Job Overview:
We are seeking a talented and experienced Site Reliability Engineer (SRE) to help scale, support, and improve the reliability and performance of our infrastructure and services. You’ll collaborate with development and operations teams to build and maintain robust, scalable systems, automate routine tasks, and ensure our applications meet performance and uptime goals.
Key Responsibilities:
• Design, build, and maintain reliable infrastructure and tools to support application development and deployment.
• Develop and enforce Service Level Objectives (SLOs) and Service Level Indicators (SLIs).
• Implement monitoring, alerting, and incident response systems.

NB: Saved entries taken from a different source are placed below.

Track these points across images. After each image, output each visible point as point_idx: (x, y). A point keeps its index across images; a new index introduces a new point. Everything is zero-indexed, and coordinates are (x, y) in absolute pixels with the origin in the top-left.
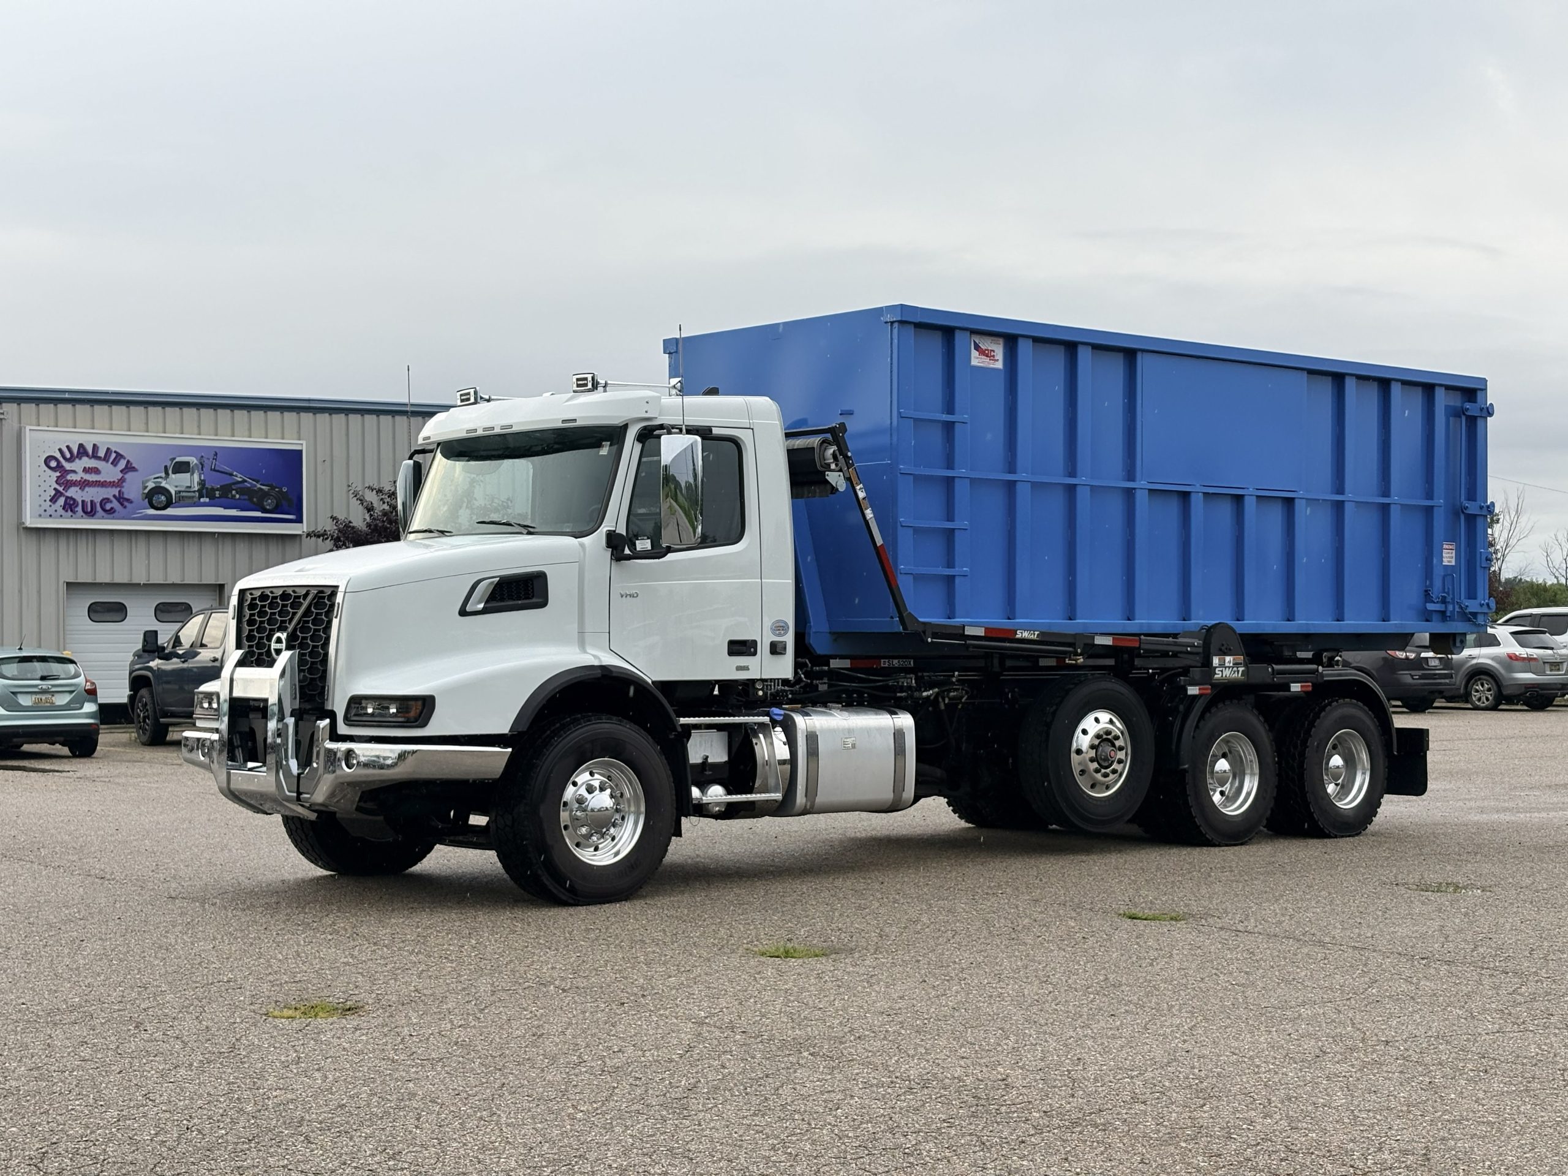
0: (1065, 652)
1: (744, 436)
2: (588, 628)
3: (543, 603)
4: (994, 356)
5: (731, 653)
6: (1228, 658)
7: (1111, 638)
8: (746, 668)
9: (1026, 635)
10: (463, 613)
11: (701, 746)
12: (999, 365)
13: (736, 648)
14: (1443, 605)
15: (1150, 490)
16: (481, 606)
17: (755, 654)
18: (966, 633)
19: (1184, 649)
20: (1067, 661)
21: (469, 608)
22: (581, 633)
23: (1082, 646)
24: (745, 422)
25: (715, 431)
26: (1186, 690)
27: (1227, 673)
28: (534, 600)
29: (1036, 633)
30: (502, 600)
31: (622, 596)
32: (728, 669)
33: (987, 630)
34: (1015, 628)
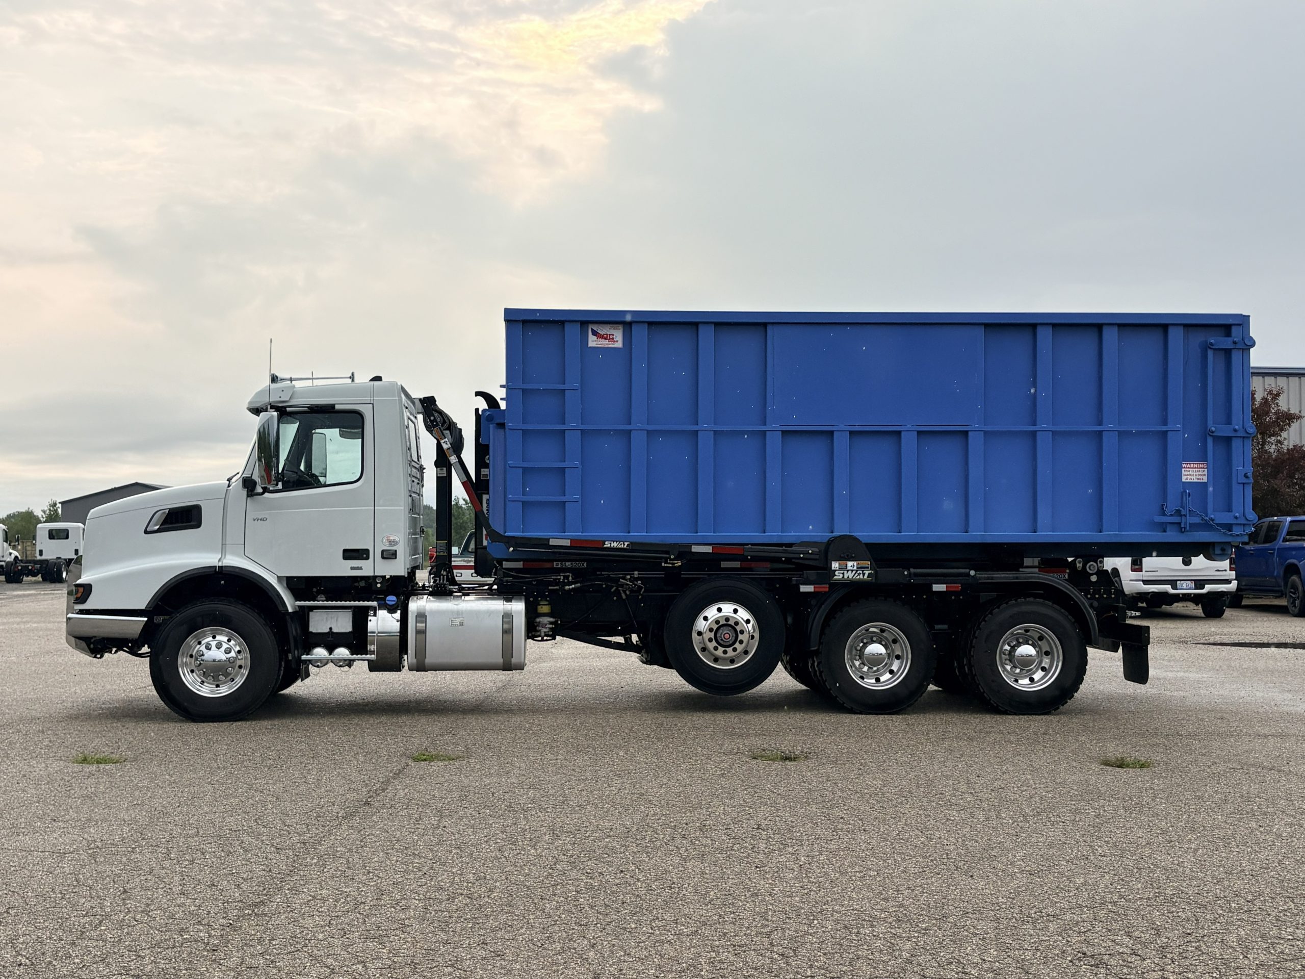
0: (661, 558)
1: (366, 411)
2: (229, 540)
3: (198, 525)
4: (613, 339)
5: (345, 558)
6: (850, 564)
7: (711, 547)
8: (360, 568)
9: (615, 545)
10: (146, 532)
11: (327, 620)
12: (619, 345)
13: (347, 554)
14: (1179, 518)
15: (783, 432)
16: (157, 527)
17: (367, 558)
18: (550, 544)
19: (797, 556)
20: (663, 565)
21: (148, 530)
22: (223, 544)
23: (677, 553)
24: (368, 399)
25: (337, 407)
26: (799, 588)
27: (849, 575)
28: (192, 523)
29: (626, 544)
30: (172, 523)
31: (254, 520)
32: (345, 569)
33: (572, 541)
34: (604, 539)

• Automate manual processes, such as deployments, testing, and configuration management.
• Troubleshoot infrastructure and application issues across the stack.
• Participate in on-call rotation and root cause analysis for production incidents.
• Collaborate with development teams to ensure new features meet reliability and scalability goals.
• Improve CI/CD pipelines and deployment strategies.
Qualifications:
• Bachelor’s degree in Computer Science, Engineering, or related field, or equivalent experience.
• 3+ years of experience in systems engineering, DevOps, or site reliability engineering.
• Proficiency with cloud platforms (e.g., AWS, GCP, Azure).
• Strong experience with containerization (e.g., Docker, Kubernetes).
• Familiarity with monitoring tools (e.g., Prometheus, Grafana, Datadog).
• Experience with infrastructure-as-code (e.g., Terraform, CloudFormation).
• Strong scripting skills (e.g., Python, Bash, Go).
• Solid understanding of Linux/Unix systems, networking, and security principles.
Preferred Qualifications:
• Experience with high-availability, distributed systems.
• Knowledge of databases (SQL and NoSQL).
• Experience handling incidents and postmortem analysis.